Inclusão só se dá quando se pode chamar algo de meu…

Uma pena que o OLPC ainda não foi para frente, mas em essência o Nicholas Negroponte está mais do que certo…

Trabalho atualmente em uma biblioteca relativamente na periferia de São Paulo e temos 3 computadores para pesquisa. Vejo nos nossos usuários, principalmente nos menores, uma enorme vontade de usar os computadores, muitas vezes para realizar coisas que para nós é comum, mas que já me encantou um dia como usar o Paint. Mas é impossível qualquer pessoa conseguir familiaridade com computadores usando apenas por um tempo determinado. Ai que entra a idéia do Negroponte dar um micro que realize funções básicas para crianças e deixar elas se virarem sozinhas. Infelizmente esse projeto barrou nos custos de manutenção, em que o governo federal obrigava a empresa a fornecer 3 anos de suporte técnico, que elevaram os preços a quase 3 vezes o valor inicial do Laptop.

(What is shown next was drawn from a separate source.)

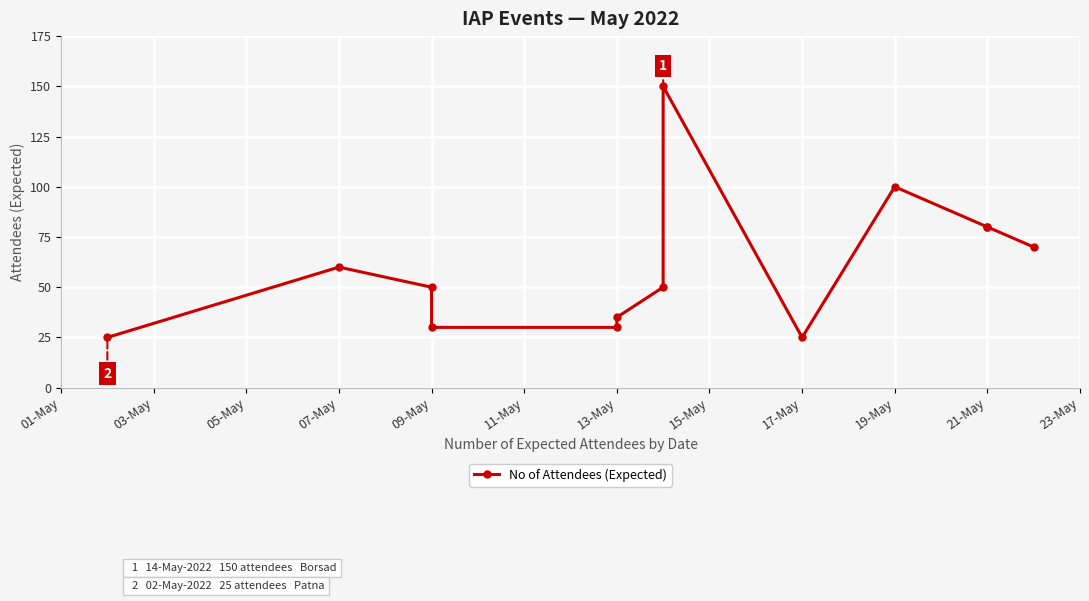

Is this an area chart (filled region under the line)?

No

Mas mesmo assim, é importante que se continue esse projeto, ou continuaremos a ver as crianças mendigando acesso ao computador para brincar…

2 pensamentos em “Inclusão só se dá quando se pode chamar algo de meu…”

  1. Concordo. As bibliotecas insistem em políticas absolutamente restritivas em relação ao uso de seus recursos. O computador da biblioteca, por exemplo, é para PESQUISA. E isso não leva, absolutamente, em consideração o público a que ela serve, sua faixa etária e hábitos (ou a falta de) culturais.
    Não coma, não beba, não pense, não leia por prazer, não fale e jamais discuta. É essa a postura das bibliotecas públicas, e no que diz respeito ao uso de seus recursos tecnológicos, isso ainda é mais verdadeiro.